Ich glaube, es gibt gar keine richtig traurige Schriftarten. Gerade finde ich die recht neue Schriftfamilie, besser Schriftsippe Adelle recht interessant. Sie vereint Robustheit mit einer anmutigen Eleganz, was ihr einen starken und dennoch zugänglichen Charakter verleiht – wie ein fester, warmer Händedruck. Bei solchen modernen professionellen Schriften macht es schon Spaß, sich einfach die vielen verschiedenen Schriftschnitte anzusehen und die OT-Funktionen auszuprobieren. Es gibt sie nicht nur mit Serifen, sondern auch in einer serifenlosen und sogar monospaced Version. Und sie kann neben Kyrillisch auch Armenisch, Thai, Koreanisch … Das hat nicht einmal mein Freund Giambattista Bodoni in seinem Lebenswerk, dem ›Manuale Tipografico‹, in diesem Umfang hinbekommen. (Heute sind die Tools aber auch einfacher zu handhaben.) Von Schriften wie die von Ulrike Rausch oder auch die raumgreifenden Letterings von Chris Campe hätte man sich in der Typografie noch vor wenigen Jahren nicht zu träumen gewagt. Eine Stimme sagt: »Sind die Korrekturen schon umgesetzt?« Was? Ja, müsste gleich vorliegen. Ich mach schnell die Korrektur-PDF auf – sie beinhaltet um 90 ° gedrehte Fotos von vollgekritzelten Ausdrucken. Es sollen jetzt also 49 fadengebundene Seiten werden?
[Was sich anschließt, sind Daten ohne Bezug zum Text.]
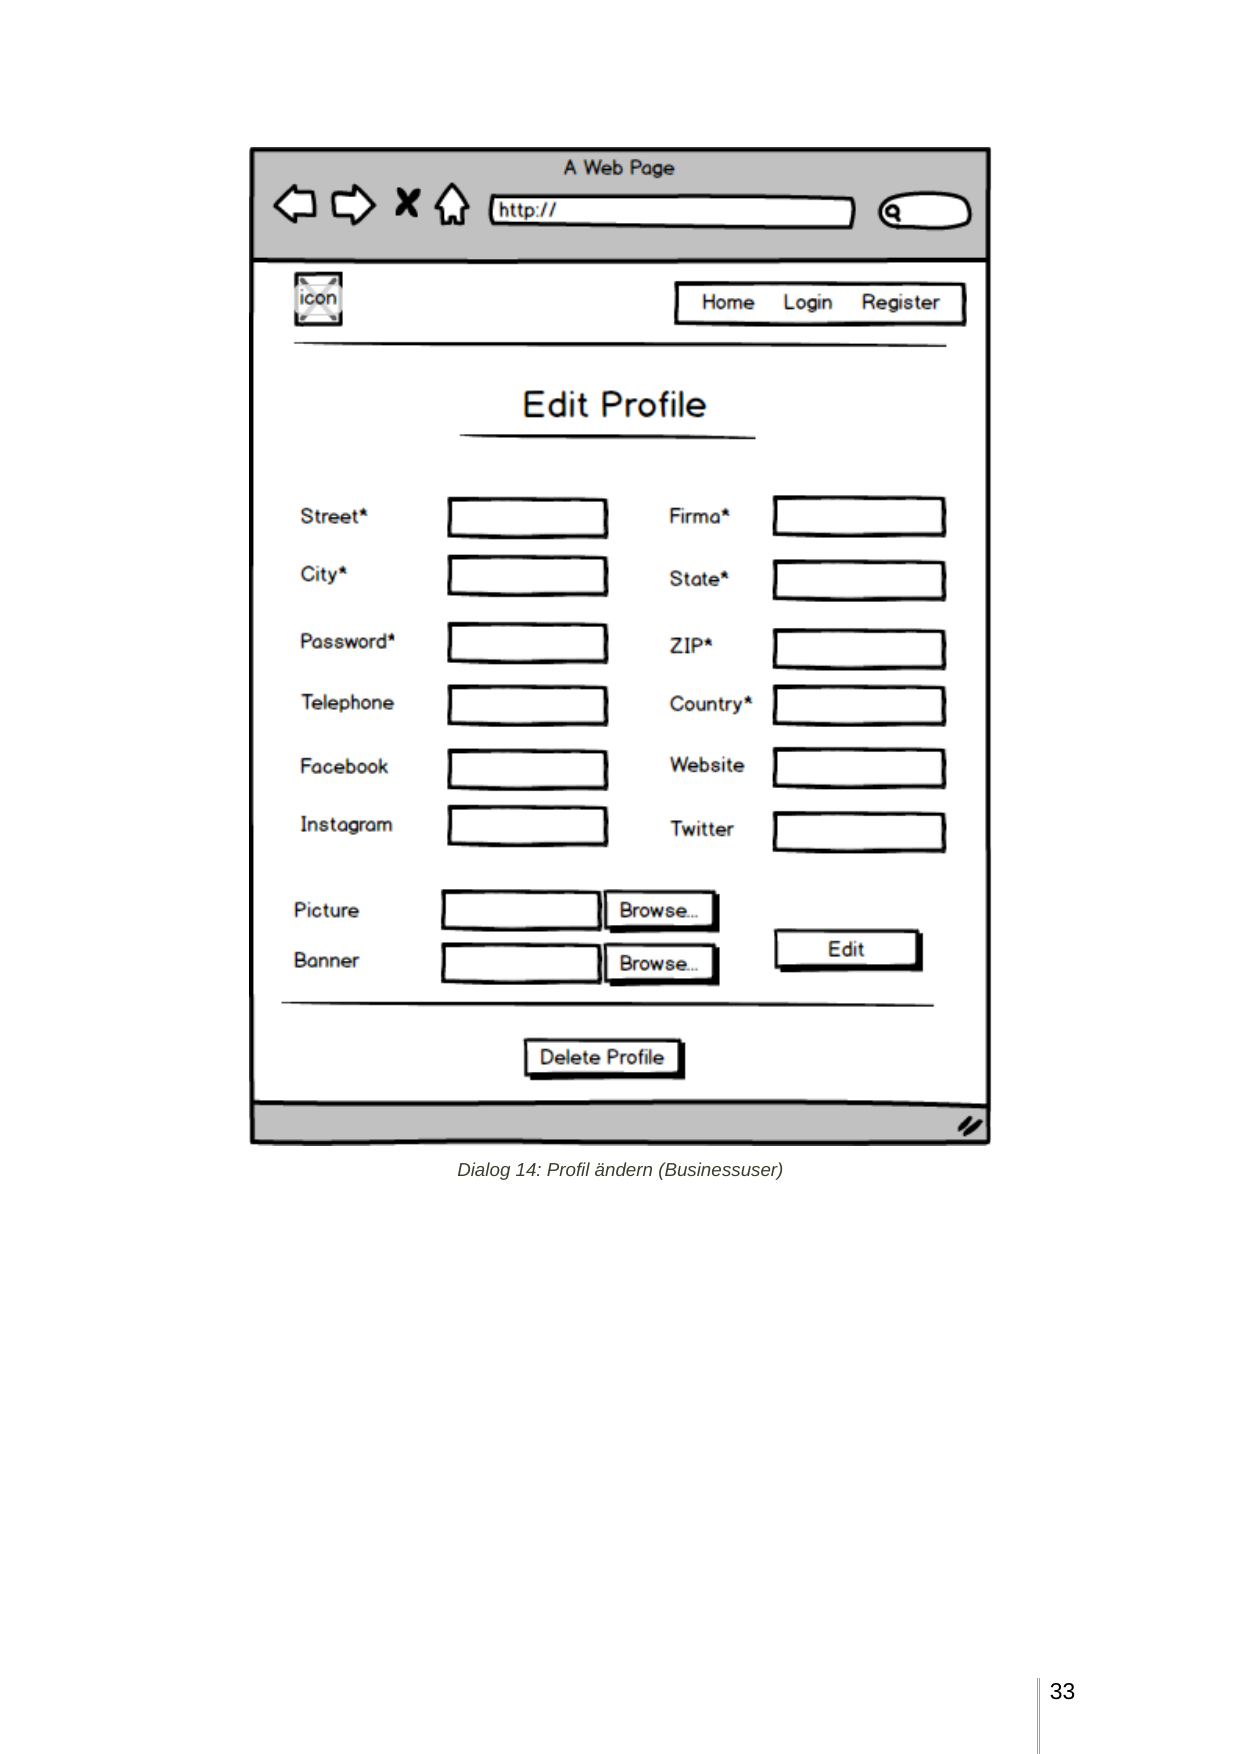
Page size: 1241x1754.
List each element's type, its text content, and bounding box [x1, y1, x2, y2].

text Dialog : Profil ändern (Businessuser) [148, 1159, 1093, 1181]
picture [249, 147, 992, 1146]
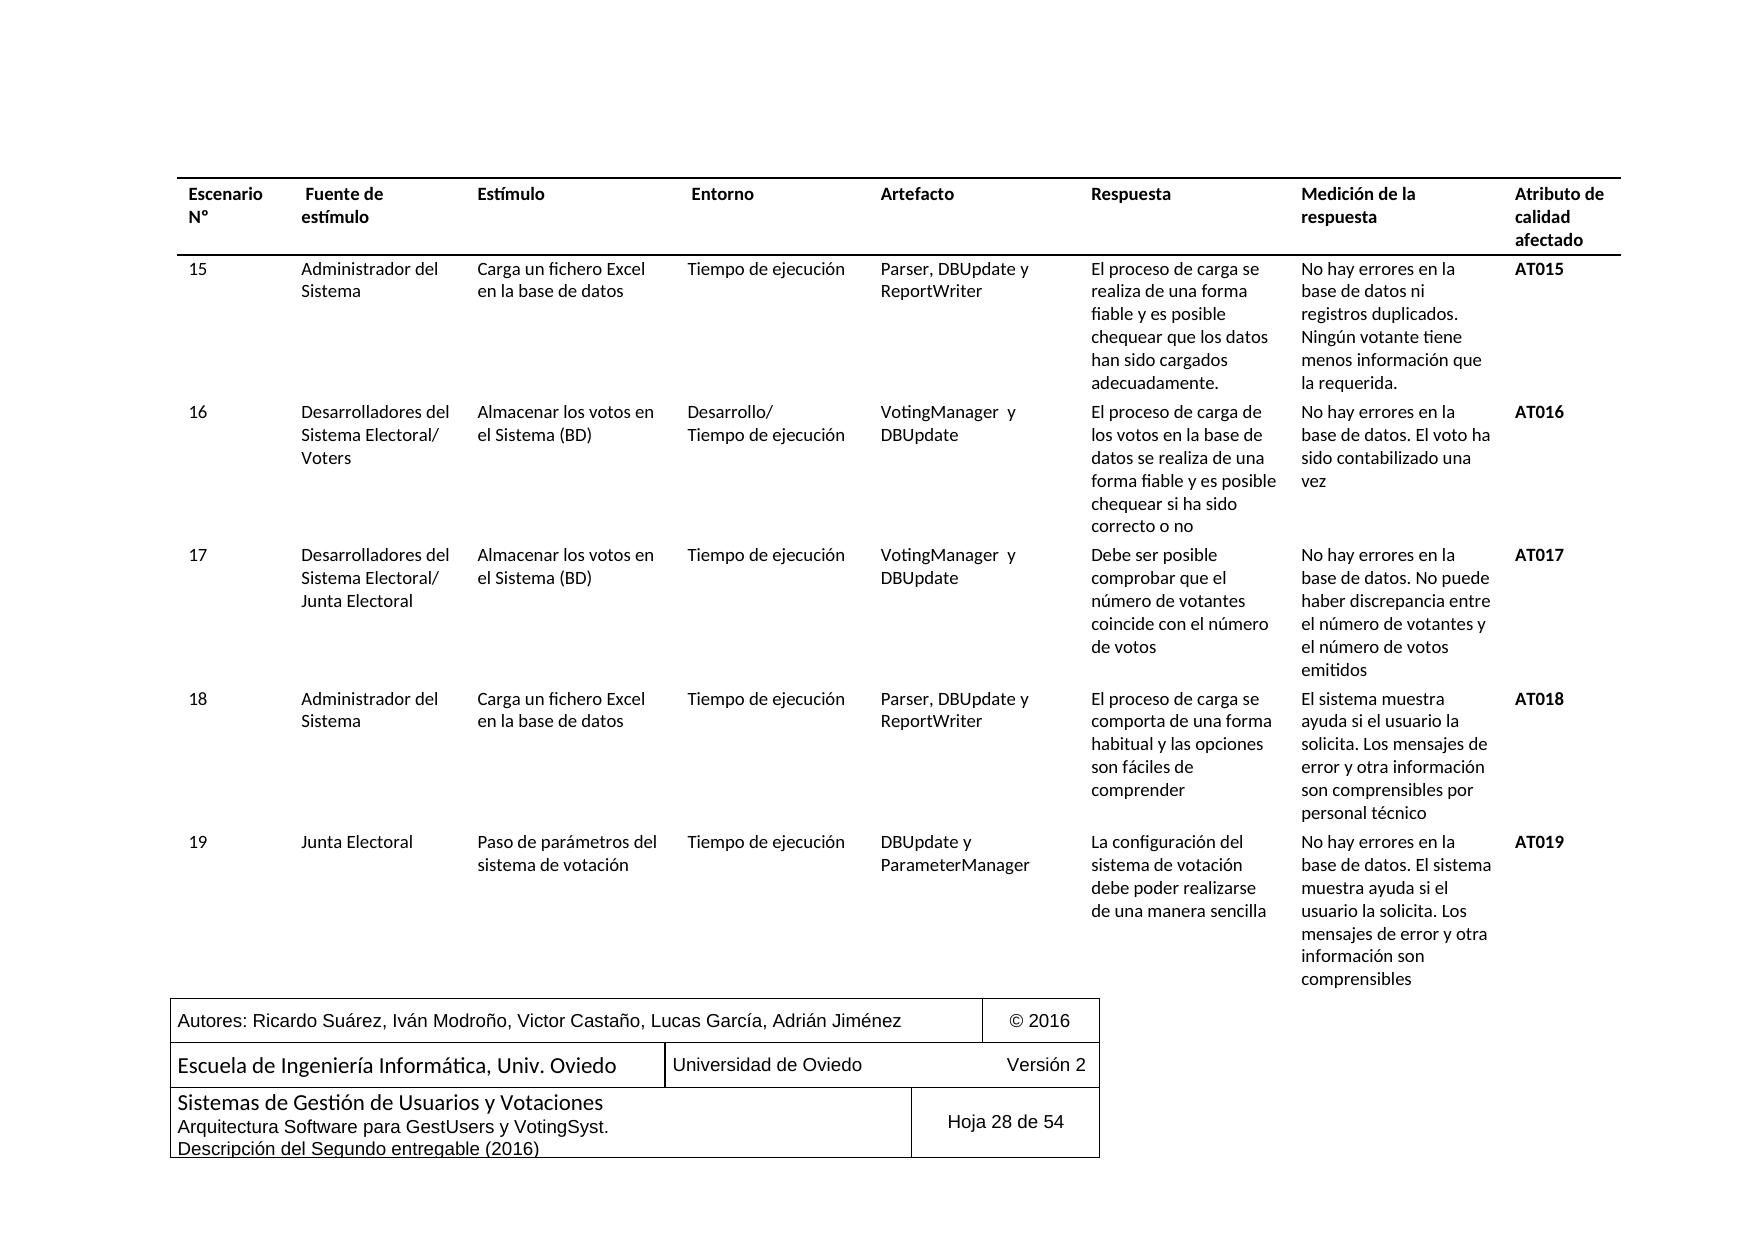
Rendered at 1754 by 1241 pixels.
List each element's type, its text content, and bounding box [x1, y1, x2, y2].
Trotz all dieser wunderbaren Herausforderungen – am Ende eines langen Tages sitzt man da. Schaut sich sein Werk an. Und denkt: »Es ist doch noch immer nicht ›perfekt‹ – vielleicht sollte ich ein paar weitere Ideen ausprobieren?« Andererseits: Es ist schon wirklich ›gut‹! »Vielleicht ist ›gut‹ für heute auch einfach ›gut genug‹.« Dass ich dem Kunden heimlich (manuell) ausgeglichene Headlines untergejubelt habe bleibt unter uns – würde sowieso niemand bezahlen.
Ich stelle fest, dass ich ja schon in meinem kuscheligen Hoodie stecke und es hiermit, jetzt, langsam, offiziell, Zeit ist, den kalten Kaffee gegen ein kühles Feierabendbier einzutauschen. Oder habe ich mir heute einen norditalienischen Rotwein verdient? Das Leben ist schön!